The combination of Niraparib and Abiraterone with Prednisone significantly improved rPFS in all HRR-positive patients (HR=0.73; P=0.022). This improvement was most pronounced in patients with BRCA1/2 gene mutations and the median rPFS was 16.6 months versus 10.9 months (HR=0.53; P=0.0014), with a 47% reduction in the risk of disease progression. With additional median follow up at 24.8 months in the BRCA subgroup, rPFS by Independent Central Review demonstrated a consistent and clinically meaningful treatment benefit favoring Niraparib plus Abiraterone, with a median rPFS of 19.5 months, compared with 10.9 months for placebo plus Abiraterone and Prednisone. Additionally, in the BRCA gene mutated patients, an exploratory OS analysis demonstrated a median of 30.4 versus 28.6 months favoring the Niraparib combination (HR=0.79). Further there was a strong improvement in time to symptomatic progression and clinically meaningful improvement in time to initiation of cytotoxic chemotherapy in the Niraparib combination group. The most common Grade 3 Adverse Events were anemia and hypertension, and the Niraparib combination also maintained overall quality of life, compared to placebo plus Abiraterone and Prednisone.

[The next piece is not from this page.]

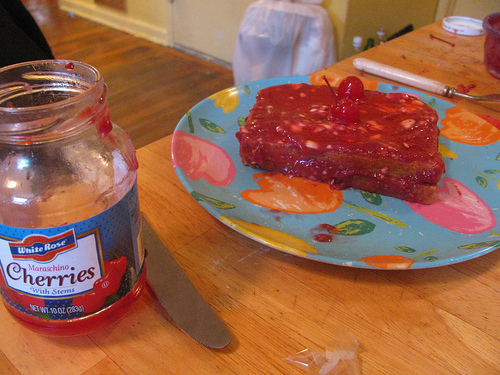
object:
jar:
[0, 58, 148, 339]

It was concluded from this study that Niraparib in combination with Abiraterone and Prednisone significantly improved radiographic Progression Free Survival and other clinically relevant end points compared to placebo plus Abiraterone and Prednisone, in patients with BRCA1/2 gene altered metastatic Castration Resistant Prostate Cancer. The authors added that MAGNITUDE study enrolled the largest cohort of BRCA1/2-positive patients for the first line treatment of metastatic Castration Resistant Prostate Cancer to date, emphasizing the importance of identifying patients with these molecular alterations.

Niraparib plus abiraterone acetate with prednisone in patients with metastatic castration-resistant prostate cancer and homologous recombination repair gene alterations: second interim analysis of the randomized phase III MAGNITUDE trial. Chi KN, Sandhu S, Smith MR, et al. Annals of Oncology 2023;34:772-782.